→ **JOB**
Transcribe the following records exactly, images excluded.

→ **INFORMATION PROVIDED**
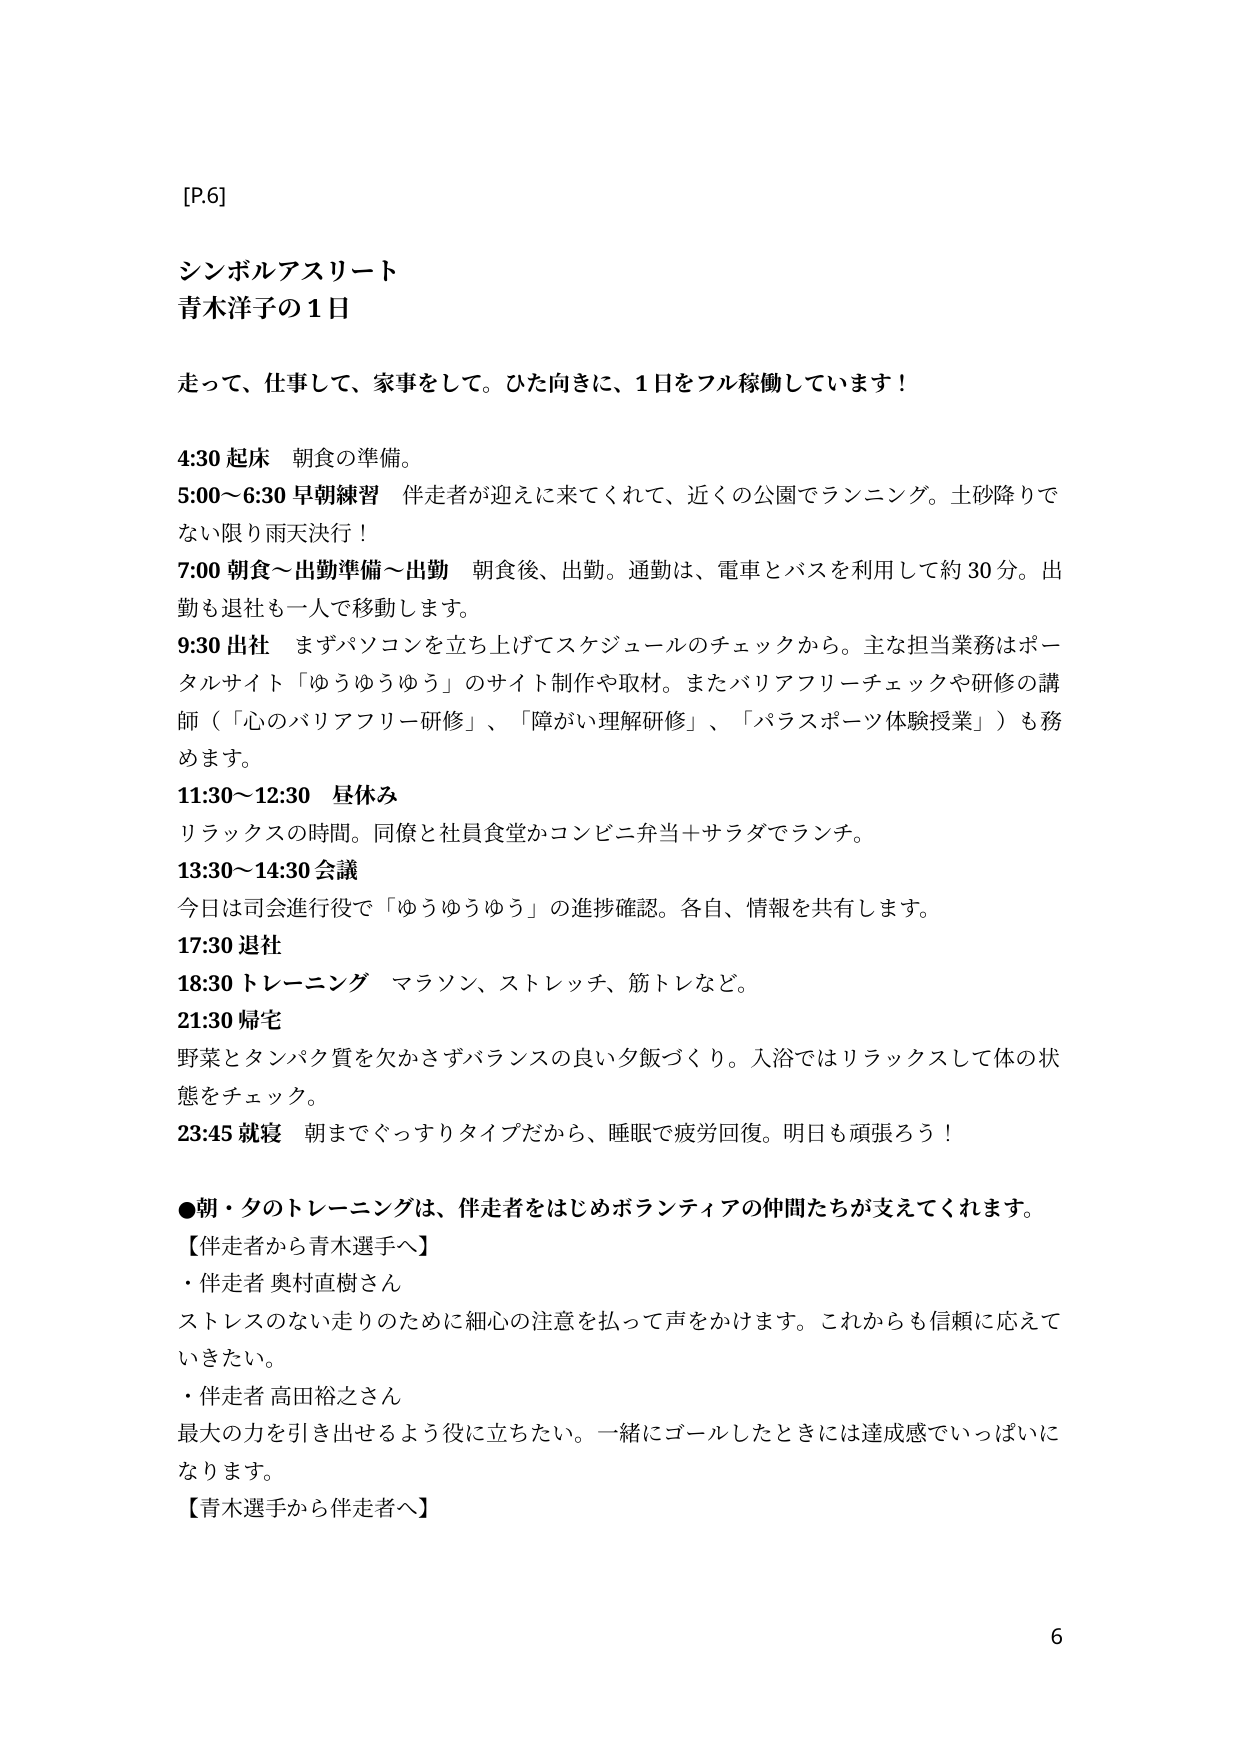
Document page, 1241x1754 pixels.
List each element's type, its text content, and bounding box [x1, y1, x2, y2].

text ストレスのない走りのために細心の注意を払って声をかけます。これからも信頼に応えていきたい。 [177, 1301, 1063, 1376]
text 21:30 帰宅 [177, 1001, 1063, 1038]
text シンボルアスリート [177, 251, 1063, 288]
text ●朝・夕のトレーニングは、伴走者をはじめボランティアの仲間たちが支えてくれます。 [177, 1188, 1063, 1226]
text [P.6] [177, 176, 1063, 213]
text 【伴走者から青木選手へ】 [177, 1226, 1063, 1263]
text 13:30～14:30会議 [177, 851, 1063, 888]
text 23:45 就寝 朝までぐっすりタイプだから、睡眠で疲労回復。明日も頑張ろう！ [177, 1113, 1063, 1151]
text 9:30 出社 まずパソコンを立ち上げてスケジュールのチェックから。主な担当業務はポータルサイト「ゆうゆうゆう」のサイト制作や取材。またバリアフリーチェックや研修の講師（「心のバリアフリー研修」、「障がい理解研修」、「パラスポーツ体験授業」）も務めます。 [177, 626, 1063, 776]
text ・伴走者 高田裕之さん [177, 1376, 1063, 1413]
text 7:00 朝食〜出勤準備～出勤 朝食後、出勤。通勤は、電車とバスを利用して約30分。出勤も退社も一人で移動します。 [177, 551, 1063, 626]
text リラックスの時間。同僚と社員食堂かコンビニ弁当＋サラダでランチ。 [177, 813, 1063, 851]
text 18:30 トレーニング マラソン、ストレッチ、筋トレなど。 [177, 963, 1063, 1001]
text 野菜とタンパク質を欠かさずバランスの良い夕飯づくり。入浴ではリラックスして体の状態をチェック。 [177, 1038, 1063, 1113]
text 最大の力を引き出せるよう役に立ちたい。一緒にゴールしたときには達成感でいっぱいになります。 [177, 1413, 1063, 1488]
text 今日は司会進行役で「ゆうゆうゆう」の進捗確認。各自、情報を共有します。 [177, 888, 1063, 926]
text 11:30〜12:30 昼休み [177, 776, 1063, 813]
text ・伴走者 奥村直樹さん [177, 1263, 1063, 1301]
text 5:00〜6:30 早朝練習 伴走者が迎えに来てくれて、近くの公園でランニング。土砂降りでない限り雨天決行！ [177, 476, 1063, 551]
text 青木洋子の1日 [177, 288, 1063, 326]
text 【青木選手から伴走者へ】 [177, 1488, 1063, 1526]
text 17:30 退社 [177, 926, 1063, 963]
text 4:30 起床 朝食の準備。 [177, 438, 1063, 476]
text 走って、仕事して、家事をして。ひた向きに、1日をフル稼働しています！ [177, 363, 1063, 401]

→ **TASK SOLUTION**
Document page, 1241x1754 pixels.
List each element's type, its text content, and bounding box [x1, y1, x2, y2].

text ストレスのない走りのために細心の注意を払って声をかけます。これからも信頼に応えていきたい。 [177, 1301, 1063, 1376]
text 21:30 帰宅 [177, 1001, 1063, 1038]
text シンボルアスリート [177, 251, 1063, 288]
text ●朝・夕のトレーニングは、伴走者をはじめボランティアの仲間たちが支えてくれます。 [177, 1188, 1063, 1226]
text [P.6] [177, 176, 1063, 213]
text 【伴走者から青木選手へ】 [177, 1226, 1063, 1263]
text 13:30～14:30会議 [177, 851, 1063, 888]
text 23:45 就寝 朝までぐっすりタイプだから、睡眠で疲労回復。明日も頑張ろう！ [177, 1113, 1063, 1151]
text 9:30 出社 まずパソコンを立ち上げてスケジュールのチェックから。主な担当業務はポータルサイト「ゆうゆうゆう」のサイト制作や取材。またバリアフリーチェックや研修の講師（「心のバリアフリー研修」、「障がい理解研修」、「パラスポーツ体験授業」）も務めます。 [177, 626, 1063, 776]
text ・伴走者 高田裕之さん [177, 1376, 1063, 1413]
text 7:00 朝食〜出勤準備～出勤 朝食後、出勤。通勤は、電車とバスを利用して約30分。出勤も退社も一人で移動します。 [177, 551, 1063, 626]
text リラックスの時間。同僚と社員食堂かコンビニ弁当＋サラダでランチ。 [177, 813, 1063, 851]
text 18:30 トレーニング マラソン、ストレッチ、筋トレなど。 [177, 963, 1063, 1001]
text 野菜とタンパク質を欠かさずバランスの良い夕飯づくり。入浴ではリラックスして体の状態をチェック。 [177, 1038, 1063, 1113]
text 最大の力を引き出せるよう役に立ちたい。一緒にゴールしたときには達成感でいっぱいになります。 [177, 1413, 1063, 1488]
text 今日は司会進行役で「ゆうゆうゆう」の進捗確認。各自、情報を共有します。 [177, 888, 1063, 926]
text 11:30〜12:30 昼休み [177, 776, 1063, 813]
text ・伴走者 奥村直樹さん [177, 1263, 1063, 1301]
text 5:00〜6:30 早朝練習 伴走者が迎えに来てくれて、近くの公園でランニング。土砂降りでない限り雨天決行！ [177, 476, 1063, 551]
text 青木洋子の1日 [177, 288, 1063, 326]
text 【青木選手から伴走者へ】 [177, 1488, 1063, 1526]
text 17:30 退社 [177, 926, 1063, 963]
text 4:30 起床 朝食の準備。 [177, 438, 1063, 476]
text 走って、仕事して、家事をして。ひた向きに、1日をフル稼働しています！ [177, 363, 1063, 401]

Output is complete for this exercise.